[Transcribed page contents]
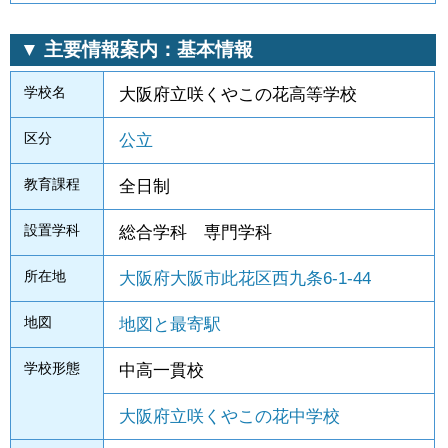
▼ 主要情報案内：基本情報
学校名
大阪府立咲くやこの花高等学校
区分
公立
教育課程
全日制
設置学科
総合学科 専門学科
所在地
大阪府大阪市此花区西九条6-1-44
地図
地図と最寄駅
学校形態
中高一貫校
大阪府立咲くやこの花中学校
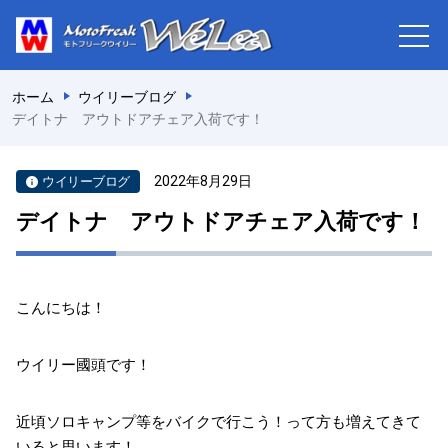
ホーム
ウイリーブログ
デイトナ アウトドアチェア入荷です！
2022年8月29日
ウイリーブログ
デイトナ アウトドアチェア入荷です！
こんにちは！
ウイリー國頭です！
近頃ソロキャンプ等をバイクで行こう！って方も増えてきて
いると思います！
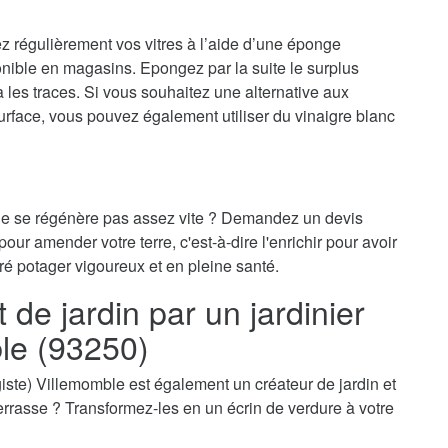
ez régulièrement vos vitres à l’aide d’une éponge
onible en magasins. Epongez par la suite le surplus
ra les traces. Si vous souhaitez une alternative aux
surface, vous pouvez également utiliser du vinaigre blanc
 ne se régénère pas assez vite ? Demandez un devis
our amender votre terre, c'est-à-dire l'enrichir pour avoir
ré potager vigoureux et en pleine santé.
e jardin par un jardinier
le (93250)
sagiste) Villemomble est également un créateur de jardin et
-terrasse ? Transformez-les en un écrin de verdure à votre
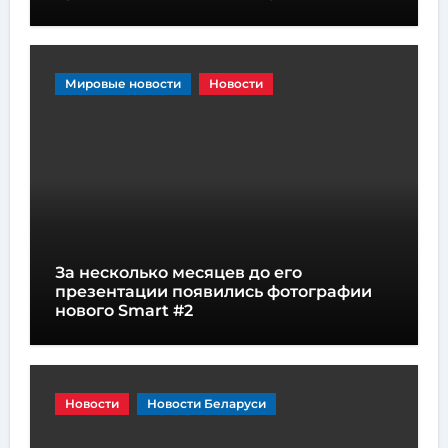
Мировые новости
Новости
За несколько месяцев до его
презентации появились фотографии
нового Smart #2
Новости
Новости Беларуси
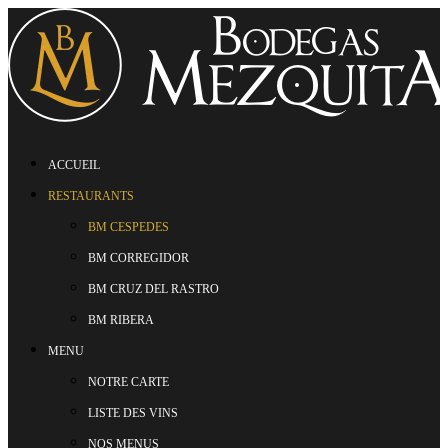
ACCUEIL
RESTAURANTS
BM CESPEDES
BM CORREGIDOR
BM CRUZ DEL RASTRO
BM RIBERA
MENU
NOTRE CARTE
LISTE DES VINS
NOS MENUS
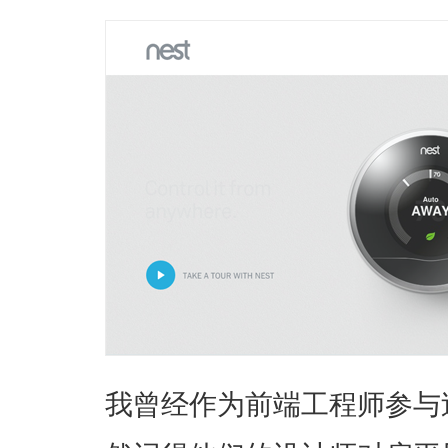
我曾经作为前端工程师参与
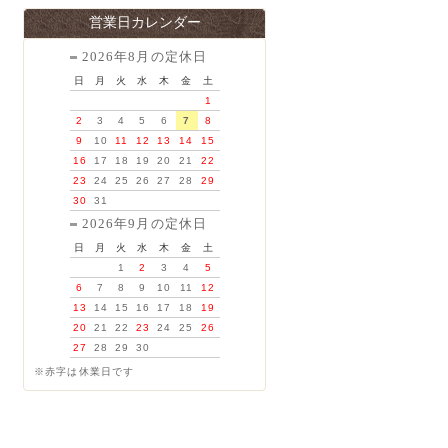
営業日カレンダー
2026年8月の定休日
日
月
火
水
木
金
土
1
2
3
4
5
6
7
8
9
10
11
12
13
14
15
16
17
18
19
20
21
22
23
24
25
26
27
28
29
30
31
2026年9月の定休日
日
月
火
水
木
金
土
1
2
3
4
5
6
7
8
9
10
11
12
13
14
15
16
17
18
19
20
21
22
23
24
25
26
27
28
29
30
※赤字は休業日です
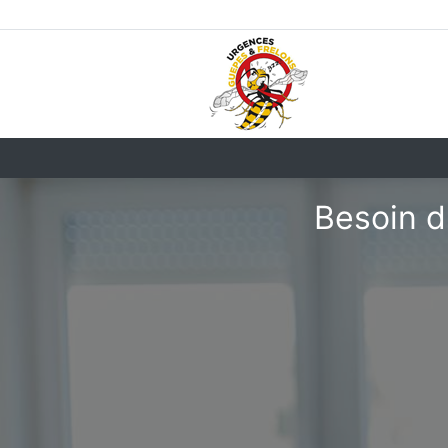
Besoin d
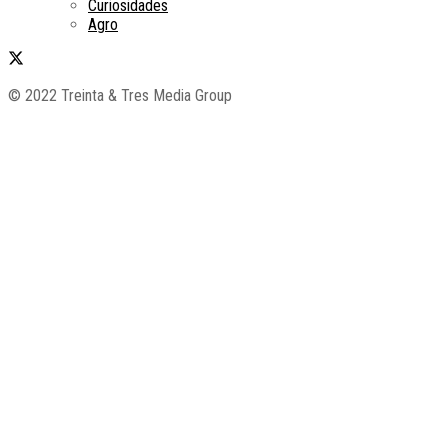
Curiosidades
Agro
© 2022 Treinta & Tres Media Group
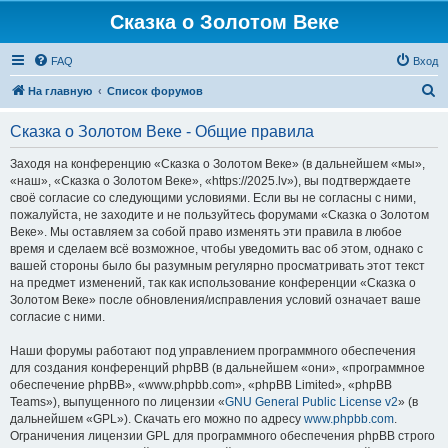
Сказка о Золотом Веке
FAQ
Вход
П
На главную
Список форумов
о
Сказка о Золотом Веке - Общие правила
и
с
Заходя на конференцию «Сказка о Золотом Веке» (в дальнейшем «мы»,
«наш», «Сказка о Золотом Веке», «https://2025.lv»), вы подтверждаете
к
своё согласие со следующими условиями. Если вы не согласны с ними,
пожалуйста, не заходите и не пользуйтесь форумами «Сказка о Золотом
Веке». Мы оставляем за собой право изменять эти правила в любое
время и сделаем всё возможное, чтобы уведомить вас об этом, однако с
вашей стороны было бы разумным регулярно просматривать этот текст
на предмет изменений, так как использование конференции «Сказка о
Золотом Веке» после обновления/исправления условий означает ваше
согласие с ними.
Наши форумы работают под управлением программного обеспечения
для создания конференций phpBB (в дальнейшем «они», «программное
обеспечение phpBB», «www.phpbb.com», «phpBB Limited», «phpBB
Teams»), выпущенного по лицензии «
GNU General Public License v2
» (в
дальнейшем «GPL»). Скачать его можно по адресу
www.phpbb.com
.
Ограничения лицензии GPL для программного обеспечения phpBB строго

DIRECTIONS FOR THIS TASK:
Rewrite all of the data above, replacing every instance of "BM" with "Bodega" and leaving everything else unchanged. Omit the pictures from your answer.

EXERCISE OUTPUT:
▼ 主要情報案内：基本情報
学校名
大阪府立咲くやこの花高等学校
区分
公立
教育課程
全日制
設置学科
総合学科 専門学科
所在地
大阪府大阪市此花区西九条6-1-44
地図
地図と最寄駅
学校形態
中高一貫校
大阪府立咲くやこの花中学校
ホーム
ウイリーブログ
デイトナ アウトドアチェア入荷です！
2022年8月29日
ウイリーブログ
デイトナ アウトドアチェア入荷です！
こんにちは！
ウイリー國頭です！
近頃ソロキャンプ等をバイクで行こう！って方も増えてきて
いると思います！
ez régulièrement vos vitres à l’aide d’une éponge
onible en magasins. Epongez par la suite le surplus
ra les traces. Si vous souhaitez une alternative aux
surface, vous pouvez également utiliser du vinaigre blanc
 ne se régénère pas assez vite ? Demandez un devis
our amender votre terre, c'est-à-dire l'enrichir pour avoir
ré potager vigoureux et en pleine santé.
e jardin par un jardinier
le (93250)
sagiste) Villemomble est également un créateur de jardin et
-terrasse ? Transformez-les en un écrin de verdure à votre
Мировые новости
Новости
За несколько месяцев до его
презентации появились фотографии
нового Smart #2
Новости
Новости Беларуси
ACCUEIL
RESTAURANTS
Bodega CESPEDES
Bodega CORREGIDOR
Bodega CRUZ DEL RASTRO
Bodega RIBERA
MENU
NOTRE CARTE
LISTE DES VINS
NOS MENUS
我曾经作为前端工程师参与
営業日カレンダー
2026年8月の定休日
日
月
火
水
木
金
土
1
2
3
4
5
6
7
8
9
10
11
12
13
14
15
16
17
18
19
20
21
22
23
24
25
26
27
28
29
30
31
2026年9月の定休日
日
月
火
水
木
金
土
1
2
3
4
5
6
7
8
9
10
11
12
13
14
15
16
17
18
19
20
21
22
23
24
25
26
27
28
29
30
※赤字は休業日です
Besoin d
Curiosidades
Agro
© 2022 Treinta & Tres Media Group
Сказка о Золотом Веке
FAQ
Вход
П
На главную
Список форумов
о
Сказка о Золотом Веке - Общие правила
и
с
Заходя на конференцию «Сказка о Золотом Веке» (в дальнейшем «мы»,
«наш», «Сказка о Золотом Веке», «https://2025.lv»), вы подтверждаете
к
своё согласие со следующими условиями. Если вы не согласны с ними,
пожалуйста, не заходите и не пользуйтесь форумами «Сказка о Золотом
Веке». Мы оставляем за собой право изменять эти правила в любое
время и сделаем всё возможное, чтобы уведомить вас об этом, однако с
вашей стороны было бы разумным регулярно просматривать этот текст
на предмет изменений, так как использование конференции «Сказка о
Золотом Веке» после обновления/исправления условий означает ваше
согласие с ними.
Наши форумы работают под управлением программного обеспечения
для создания конференций phpBB (в дальнейшем «они», «программное
обеспечение phpBB», «www.phpbb.com», «phpBB Limited», «phpBB
Teams»), выпущенного по лицензии «
GNU General Public License v2
» (в
дальнейшем «GPL»). Скачать его можно по адресу
www.phpbb.com
.
Ограничения лицензии GPL для программного обеспечения phpBB строго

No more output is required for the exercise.